→ **RECORDED DATA**:
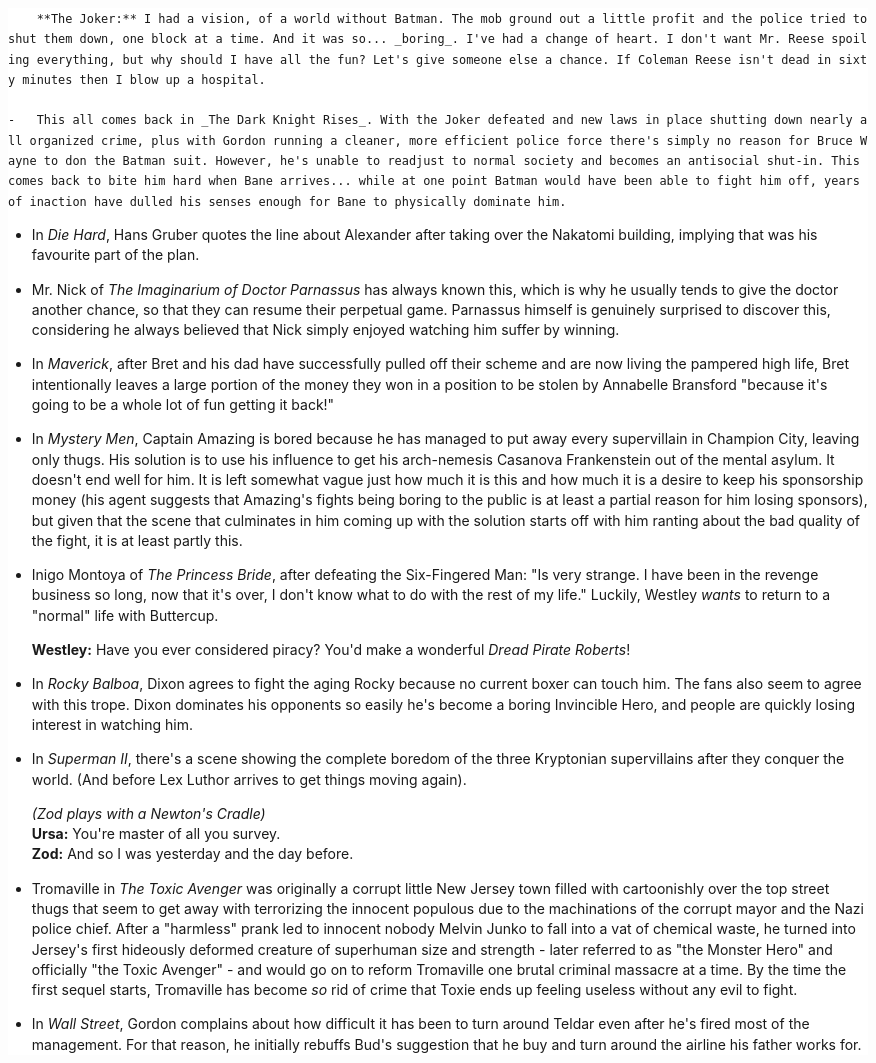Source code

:         **The Joker:** I had a vision, of a world without Batman. The mob ground out a little profit and the police tried to shut them down, one block at a time. And it was so... _boring_. I've had a change of heart. I don't want Mr. Reese spoiling everything, but why should I have all the fun? Let's give someone else a chance. If Coleman Reese isn't dead in sixty minutes then I blow up a hospital.
        
    -   This all comes back in _The Dark Knight Rises_. With the Joker defeated and new laws in place shutting down nearly all organized crime, plus with Gordon running a cleaner, more efficient police force there's simply no reason for Bruce Wayne to don the Batman suit. However, he's unable to readjust to normal society and becomes an antisocial shut-in. This comes back to bite him hard when Bane arrives... while at one point Batman would have been able to fight him off, years of inaction have dulled his senses enough for Bane to physically dominate him.
-   In _Die Hard_, Hans Gruber quotes the line about Alexander after taking over the Nakatomi building, implying that was his favourite part of the plan.
-   Mr. Nick of _The Imaginarium of Doctor Parnassus_ has always known this, which is why he usually tends to give the doctor another chance, so that they can resume their perpetual game. Parnassus himself is genuinely surprised to discover this, considering he always believed that Nick simply enjoyed watching him suffer by winning.
-   In _Maverick_, after Bret and his dad have successfully pulled off their scheme and are now living the pampered high life, Bret intentionally leaves a large portion of the money they won in a position to be stolen by Annabelle Bransford "because it's going to be a whole lot of fun getting it back!"
-   In _Mystery Men_, Captain Amazing is bored because he has managed to put away every supervillain in Champion City, leaving only thugs. His solution is to use his influence to get his arch-nemesis Casanova Frankenstein out of the mental asylum. It doesn't end well for him. It is left somewhat vague just how much it is this and how much it is a desire to keep his sponsorship money (his agent suggests that Amazing's fights being boring to the public is at least a partial reason for him losing sponsors), but given that the scene that culminates in him coming up with the solution starts off with him ranting about the bad quality of the fight, it is at least partly this.
-   Inigo Montoya of _The Princess Bride_, after defeating the Six-Fingered Man: "Is very strange. I have been in the revenge business so long, now that it's over, I don't know what to do with the rest of my life." Luckily, Westley _wants_ to return to a "normal" life with Buttercup.
    
    **Westley:** Have you ever considered piracy? You'd make a wonderful _Dread Pirate Roberts_!
    
-   In _Rocky Balboa_, Dixon agrees to fight the aging Rocky because no current boxer can touch him. The fans also seem to agree with this trope. Dixon dominates his opponents so easily he's become a boring Invincible Hero, and people are quickly losing interest in watching him.
-   In _Superman II_, there's a scene showing the complete boredom of the three Kryptonian supervillains after they conquer the world. (And before Lex Luthor arrives to get things moving again).
    
    _(Zod plays with a Newton's Cradle)_  
    **Ursa:** You're master of all you survey.  
    **Zod:** And so I was yesterday and the day before.
    
-   Tromaville in _The Toxic Avenger_ was originally a corrupt little New Jersey town filled with cartoonishly over the top street thugs that seem to get away with terrorizing the innocent populous due to the machinations of the corrupt mayor and the Nazi police chief. After a "harmless" prank led to innocent nobody Melvin Junko to fall into a vat of chemical waste, he turned into Jersey's first hideously deformed creature of superhuman size and strength - later referred to as "the Monster Hero" and officially "the Toxic Avenger" - and would go on to reform Tromaville one brutal criminal massacre at a time. By the time the first sequel starts, Tromaville has become _so_ rid of crime that Toxie ends up feeling useless without any evil to fight.
-   In _Wall Street_, Gordon complains about how difficult it has been to turn around Teldar even after he's fired most of the management. For that reason, he initially rebuffs Bud's suggestion that he buy and turn around the airline his father works for.
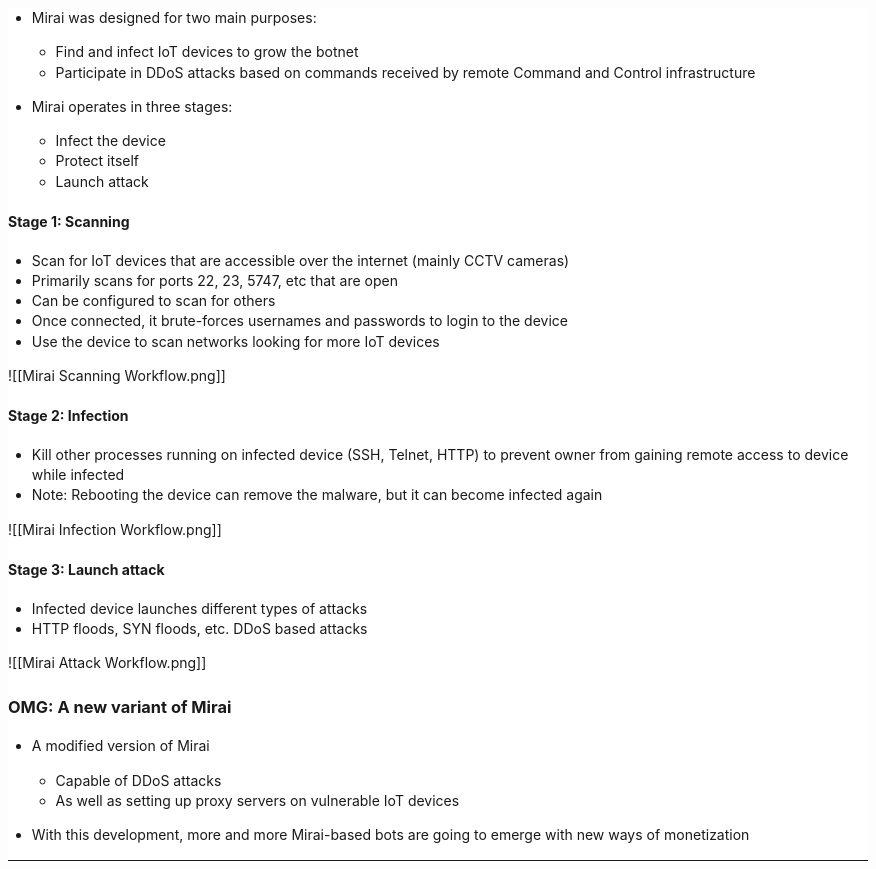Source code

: - Mirai was designed for two main purposes:
	- Find and infect IoT devices to grow the botnet
	- Participate in DDoS attacks based on commands received by remote Command and Control infrastructure

- Mirai operates in three stages:
	- Infect the device
	- Protect itself
	- Launch attack


#### Stage 1: Scanning
- Scan for IoT devices that are accessible over the internet (mainly CCTV cameras)
- Primarily scans for ports 22, 23, 5747, etc that are open
- Can be configured to scan for others
- Once connected, it brute-forces usernames and passwords to login to the device
- Use the device to scan networks looking for more IoT devices

![[Mirai Scanning Workflow.png]]

#### Stage 2: Infection
- Kill other processes running on infected device (SSH, Telnet, HTTP) to prevent owner from gaining remote access to device while infected
- Note: Rebooting the device can remove the malware, but it can become infected again

![[Mirai Infection Workflow.png]]

#### Stage 3: Launch attack
- Infected device launches different types of attacks
- HTTP floods, SYN floods, etc. DDoS based attacks

![[Mirai Attack Workflow.png]]


### OMG: A new variant of Mirai
- A modified version of Mirai
	- Capable of DDoS attacks
	- As well as setting up proxy servers on vulnerable IoT devices

- With this development, more and more Mirai-based bots are going to emerge with new ways of monetization

---
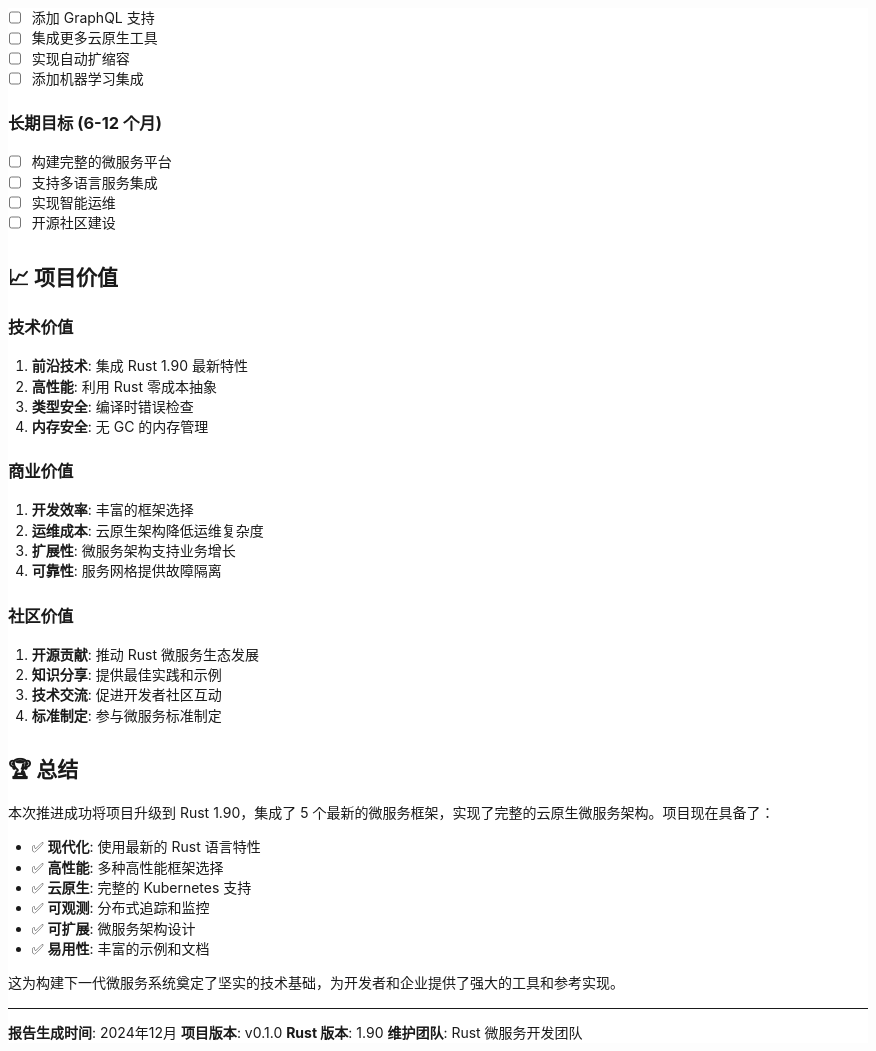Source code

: - [ ] 添加 GraphQL 支持
- [ ] 集成更多云原生工具
- [ ] 实现自动扩缩容
- [ ] 添加机器学习集成

### 长期目标 (6-12 个月)

- [ ] 构建完整的微服务平台
- [ ] 支持多语言服务集成
- [ ] 实现智能运维
- [ ] 开源社区建设

## 📈 项目价值

### 技术价值

1. **前沿技术**: 集成 Rust 1.90 最新特性
2. **高性能**: 利用 Rust 零成本抽象
3. **类型安全**: 编译时错误检查
4. **内存安全**: 无 GC 的内存管理

### 商业价值

1. **开发效率**: 丰富的框架选择
2. **运维成本**: 云原生架构降低运维复杂度
3. **扩展性**: 微服务架构支持业务增长
4. **可靠性**: 服务网格提供故障隔离

### 社区价值

1. **开源贡献**: 推动 Rust 微服务生态发展
2. **知识分享**: 提供最佳实践和示例
3. **技术交流**: 促进开发者社区互动
4. **标准制定**: 参与微服务标准制定

## 🏆 总结

本次推进成功将项目升级到 Rust 1.90，集成了 5 个最新的微服务框架，实现了完整的云原生微服务架构。项目现在具备了：

- ✅ **现代化**: 使用最新的 Rust 语言特性
- ✅ **高性能**: 多种高性能框架选择
- ✅ **云原生**: 完整的 Kubernetes 支持
- ✅ **可观测**: 分布式追踪和监控
- ✅ **可扩展**: 微服务架构设计
- ✅ **易用性**: 丰富的示例和文档

这为构建下一代微服务系统奠定了坚实的技术基础，为开发者和企业提供了强大的工具和参考实现。

---

**报告生成时间**: 2024年12月
**项目版本**: v0.1.0
**Rust 版本**: 1.90
**维护团队**: Rust 微服务开发团队
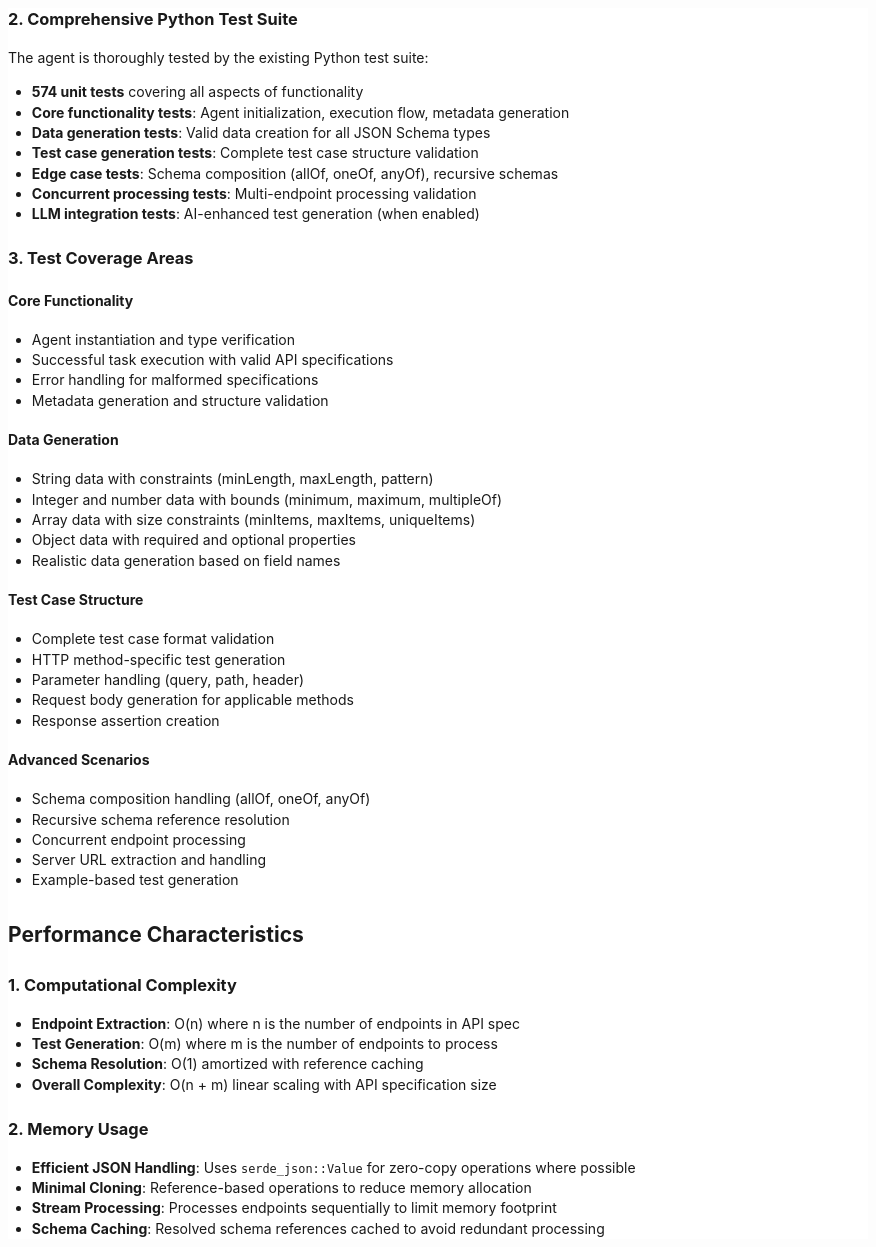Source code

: ### 2. Comprehensive Python Test Suite

The agent is thoroughly tested by the existing Python test suite:

- **574 unit tests** covering all aspects of functionality
- **Core functionality tests**: Agent initialization, execution flow, metadata generation
- **Data generation tests**: Valid data creation for all JSON Schema types
- **Test case generation tests**: Complete test case structure validation
- **Edge case tests**: Schema composition (allOf, oneOf, anyOf), recursive schemas
- **Concurrent processing tests**: Multi-endpoint processing validation
- **LLM integration tests**: AI-enhanced test generation (when enabled)

### 3. Test Coverage Areas

#### Core Functionality
- Agent instantiation and type verification
- Successful task execution with valid API specifications
- Error handling for malformed specifications
- Metadata generation and structure validation

#### Data Generation
- String data with constraints (minLength, maxLength, pattern)
- Integer and number data with bounds (minimum, maximum, multipleOf)
- Array data with size constraints (minItems, maxItems, uniqueItems)
- Object data with required and optional properties
- Realistic data generation based on field names

#### Test Case Structure
- Complete test case format validation
- HTTP method-specific test generation
- Parameter handling (query, path, header)
- Request body generation for applicable methods
- Response assertion creation

#### Advanced Scenarios  
- Schema composition handling (allOf, oneOf, anyOf)
- Recursive schema reference resolution
- Concurrent endpoint processing
- Server URL extraction and handling
- Example-based test generation

## Performance Characteristics

### 1. Computational Complexity
- **Endpoint Extraction**: O(n) where n is the number of endpoints in API spec
- **Test Generation**: O(m) where m is the number of endpoints to process
- **Schema Resolution**: O(1) amortized with reference caching
- **Overall Complexity**: O(n + m) linear scaling with API specification size

### 2. Memory Usage
- **Efficient JSON Handling**: Uses `serde_json::Value` for zero-copy operations where possible
- **Minimal Cloning**: Reference-based operations to reduce memory allocation
- **Stream Processing**: Processes endpoints sequentially to limit memory footprint
- **Schema Caching**: Resolved schema references cached to avoid redundant processing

→ **WORK ORDER**:
Look over the listing above. Pick out and copy every line that includes "Core".

→ **OUTPUT BELOW**:
- **Core functionality tests**: Agent initialization, execution flow, metadata generation
#### Core Functionality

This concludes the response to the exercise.